[Goal of the exercise] Reproduce every row below verbatim, keeping each line in its original order.

= = = =

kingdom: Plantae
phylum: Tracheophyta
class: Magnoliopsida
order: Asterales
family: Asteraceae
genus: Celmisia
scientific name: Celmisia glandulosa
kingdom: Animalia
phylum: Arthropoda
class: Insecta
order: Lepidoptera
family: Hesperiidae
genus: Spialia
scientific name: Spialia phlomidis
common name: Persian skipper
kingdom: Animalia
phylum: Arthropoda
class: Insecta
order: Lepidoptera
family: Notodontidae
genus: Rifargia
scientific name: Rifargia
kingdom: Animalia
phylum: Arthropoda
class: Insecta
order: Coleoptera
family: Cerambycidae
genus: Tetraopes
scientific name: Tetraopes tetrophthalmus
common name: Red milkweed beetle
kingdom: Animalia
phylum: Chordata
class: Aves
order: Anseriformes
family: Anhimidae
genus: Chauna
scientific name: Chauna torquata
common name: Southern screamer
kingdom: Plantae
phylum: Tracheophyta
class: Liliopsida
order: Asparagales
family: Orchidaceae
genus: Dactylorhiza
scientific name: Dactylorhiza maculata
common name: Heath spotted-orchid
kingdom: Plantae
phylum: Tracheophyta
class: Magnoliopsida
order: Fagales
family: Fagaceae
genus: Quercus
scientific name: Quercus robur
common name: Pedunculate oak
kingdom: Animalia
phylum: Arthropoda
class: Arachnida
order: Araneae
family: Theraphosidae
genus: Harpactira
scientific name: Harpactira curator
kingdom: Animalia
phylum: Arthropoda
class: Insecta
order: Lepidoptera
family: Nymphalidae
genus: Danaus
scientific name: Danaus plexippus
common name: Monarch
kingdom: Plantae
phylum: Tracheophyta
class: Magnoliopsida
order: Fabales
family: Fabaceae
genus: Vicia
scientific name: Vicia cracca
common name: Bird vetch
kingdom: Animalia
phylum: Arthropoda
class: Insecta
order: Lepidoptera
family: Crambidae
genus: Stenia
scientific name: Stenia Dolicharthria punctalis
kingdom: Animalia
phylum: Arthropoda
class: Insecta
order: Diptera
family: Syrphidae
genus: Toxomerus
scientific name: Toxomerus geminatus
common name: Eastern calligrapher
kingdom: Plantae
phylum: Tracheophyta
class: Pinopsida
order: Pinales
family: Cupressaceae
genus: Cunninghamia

= = = =

[The completed task]
kingdom: Plantae
phylum: Tracheophyta
class: Magnoliopsida
order: Asterales
family: Asteraceae
genus: Celmisia
scientific name: Celmisia glandulosa
kingdom: Animalia
phylum: Arthropoda
class: Insecta
order: Lepidoptera
family: Hesperiidae
genus: Spialia
scientific name: Spialia phlomidis
common name: Persian skipper
kingdom: Animalia
phylum: Arthropoda
class: Insecta
order: Lepidoptera
family: Notodontidae
genus: Rifargia
scientific name: Rifargia
kingdom: Animalia
phylum: Arthropoda
class: Insecta
order: Coleoptera
family: Cerambycidae
genus: Tetraopes
scientific name: Tetraopes tetrophthalmus
common name: Red milkweed beetle
kingdom: Animalia
phylum: Chordata
class: Aves
order: Anseriformes
family: Anhimidae
genus: Chauna
scientific name: Chauna torquata
common name: Southern screamer
kingdom: Plantae
phylum: Tracheophyta
class: Liliopsida
order: Asparagales
family: Orchidaceae
genus: Dactylorhiza
scientific name: Dactylorhiza maculata
common name: Heath spotted-orchid
kingdom: Plantae
phylum: Tracheophyta
class: Magnoliopsida
order: Fagales
family: Fagaceae
genus: Quercus
scientific name: Quercus robur
common name: Pedunculate oak
kingdom: Animalia
phylum: Arthropoda
class: Arachnida
order: Araneae
family: Theraphosidae
genus: Harpactira
scientific name: Harpactira curator
kingdom: Animalia
phylum: Arthropoda
class: Insecta
order: Lepidoptera
family: Nymphalidae
genus: Danaus
scientific name: Danaus plexippus
common name: Monarch
kingdom: Plantae
phylum: Tracheophyta
class: Magnoliopsida
order: Fabales
family: Fabaceae
genus: Vicia
scientific name: Vicia cracca
common name: Bird vetch
kingdom: Animalia
phylum: Arthropoda
class: Insecta
order: Lepidoptera
family: Crambidae
genus: Stenia
scientific name: Stenia Dolicharthria punctalis
kingdom: Animalia
phylum: Arthropoda
class: Insecta
order: Diptera
family: Syrphidae
genus: Toxomerus
scientific name: Toxomerus geminatus
common name: Eastern calligrapher
kingdom: Plantae
phylum: Tracheophyta
class: Pinopsida
order: Pinales
family: Cupressaceae
genus: Cunninghamia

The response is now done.